Work instruction = Print every record exactly as it appears. Leave the pictures out.

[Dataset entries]
◇ ◇ ◇ ◇ ◇
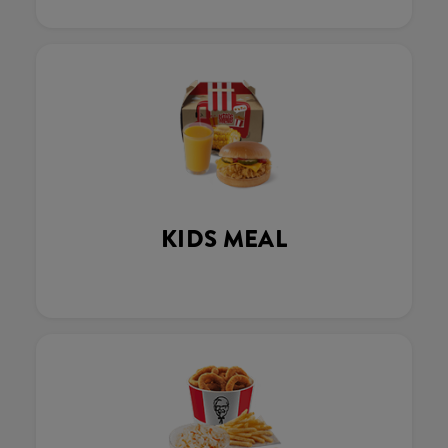
KIDS MEAL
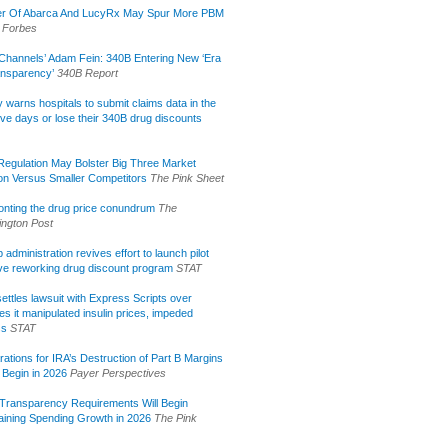
r Of Abarca And LucyRx May Spur More PBM
Forbes
Channels’ Adam Fein: 340B Entering New ‘Era
ansparency’
340B Report
lly warns hospitals to submit claims data in the
ive days or lose their 340B drug discounts
egulation May Bolster Big Three Market
ion Versus Smaller Competitors
The Pink Sheet
onting the drug price conundrum
The
ngton Post
administration revives effort to launch pilot
tive reworking drug discount program
STAT
ettles lawsuit with Express Scripts over
s it manipulated insulin prices, impeded
ss
STAT
rations for IRA’s Destruction of Part B Margins
 Begin in 2026
Payer Perspectives
Transparency Requirements Will Begin
aining Spending Growth in 2026
The Pink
◇ ◇ ◇ ◇ ◇
Answer for the task =
KIDS MEAL
r Of Abarca And LucyRx May Spur More PBM
Forbes
Channels’ Adam Fein: 340B Entering New ‘Era
ansparency’
340B Report
lly warns hospitals to submit claims data in the
ive days or lose their 340B drug discounts
egulation May Bolster Big Three Market
ion Versus Smaller Competitors
The Pink Sheet
onting the drug price conundrum
The
ngton Post
administration revives effort to launch pilot
tive reworking drug discount program
STAT
ettles lawsuit with Express Scripts over
s it manipulated insulin prices, impeded
ss
STAT
rations for IRA’s Destruction of Part B Margins
 Begin in 2026
Payer Perspectives
Transparency Requirements Will Begin
aining Spending Growth in 2026
The Pink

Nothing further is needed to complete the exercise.